12) Biscuits n' Gravy- Biscoitos com molho não é refeição que se sirva, mas por esta altura já estou ciente de que qualquer comida servida por Kelis vale a pena arriscar o dente e desafiar qualquer noção de bom senso. E esta não é excepção. A combinação inusitada deve-se à sensação de desnorte por ela expressa na letra ("I don't know where I'm going/ quite a story where I been/ the map seems all wrong and my compass says the end"). A canção termina de forma mais luminosa, com o sol no horizonte e a promessa de regeneração. (8/10)

13) Dreamer- O álbum aproxima-se do fim apontando coordenadas para uma galáxia distante, envergando vestes celestiais revestidas de R&B futurístico e algum trip hop à mistura. Quer-me parecer que um vídeo para isto seria muito na linha de Bedtime Stories. Certo, um desfecho imprevisível para um disco irresistível. (8/10)

É extremamente gratificante e libertador para um artista quando chega a um patamar da sua carreira em que já não tem nada a provar nem nada a perder, e pode fazer a música que sempre quis sem ter que ceder a pressões editoriais ou incorrer por caminhos artísticos menos nobres.
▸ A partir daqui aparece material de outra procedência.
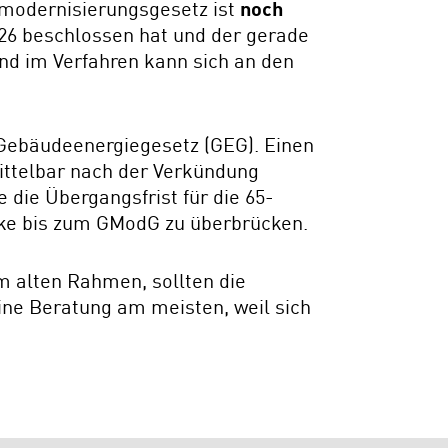
demodernisierungsgesetz ist
noch
026 beschlossen hat und der gerade
nd im Verfahren kann sich an den
 Gebäudeenergiegesetz (GEG). Einen
mittelbar nach der Verkündung
e die Übergangsfrist für die 65-
cke bis zum GModG zu überbrücken.
m alten Rahmen, sollten die
ine Beratung am meisten, weil sich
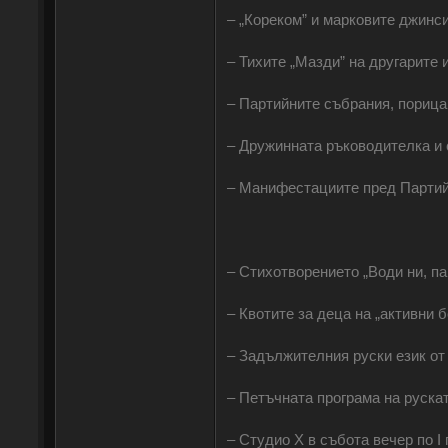
‒ „Кореком” и марковите джинси
‒ Тихите „Мазди” на другарите 
‒ Партийните събрания, порицан
‒ Дружинната ръководителка и с
‒ Манифестациите пред Партий
‒ Стихотворението „Води ни, па
‒ Квотите за деца на „активни 
‒ Задължителния руски език от 
‒ Петъчната програма на рускат
‒ Студио Х в събота вечер по І 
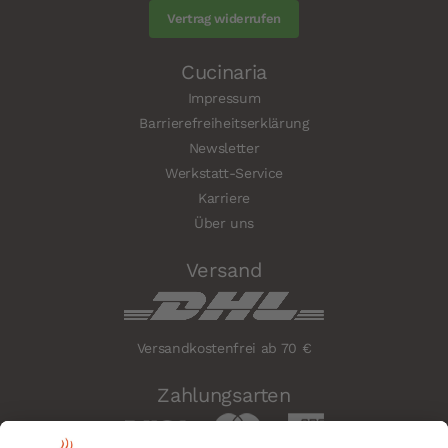
Vertrag widerrufen
Cucinaria
Impressum
Barrierefreiheitserklärung
Newsletter
Werkstatt-Service
Karriere
Über uns
Versand
Versandkostenfrei ab 70 €
Zahlungsarten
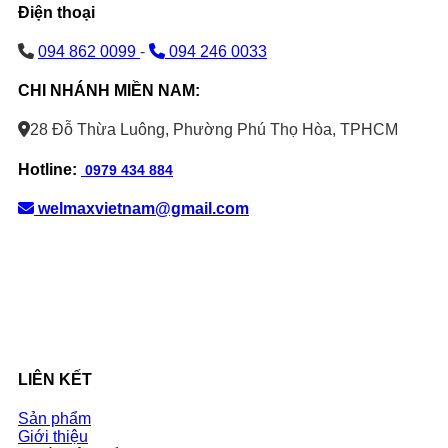
Điện thoại
094 862 0099
-
094 246 0033
CHI NHÁNH MIỀN NAM:
28 Đỗ Thừa Luông, Phường Phú Thọ Hòa, TPHCM
Hotline:
0979 434 884
welmaxvietnam@gmail.com
LIÊN KẾT
Sản phẩm
Giới thiệu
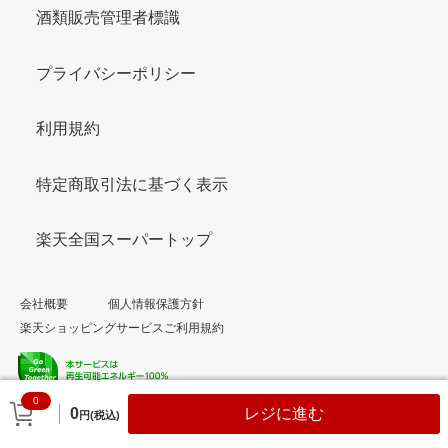
酒類販売管理者標識
プライバシーポリシー
利用規約
特定商取引法に基づく表示
楽天全国スーパートップ
会社概要
個人情報保護方針
楽天ショッピングサービスご利用規約
0
© Rakuten Group, Inc.
0
レジに進む
円(税込)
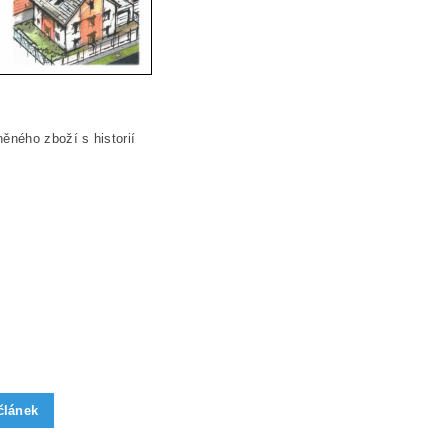
ěného zboží s historií
článek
É precisamente isso que acontece com Kelis neste Food, um disco orgânico, rico de texturas, aromas e tonalidades, de apuradas sensibilidades e tempero único, cujo sabor é um regalo para os cinco sentidos - sem dúvida o melhor prato que já confeccionou ao longo da sua carreira. 

Tem nuances soul, funk, afrobeat, R&B e electrónicas, sempre numa onda contemporânea, e apresenta-as de forma inventiva e coesa, como se de uma verdadeira refeição se tratasse e cada prato - tema, neste caso - fosse uma descoberta e proporcionasse maravilhas gastronómicas. Comercialmente falando, teve um ímpacto mísero já expectável, ou não fosse ela uma das artistas mais subestimadas da sua geração, mas nada disso importa quando o preparado que nos chega aos ouvidos tem mais substância do que a grande maioria do fast food musical que por aí anda e foi cozinhado com amor e carinho pela mão de uma artista cada vez mais refinada e experiente. Parabéns à chef.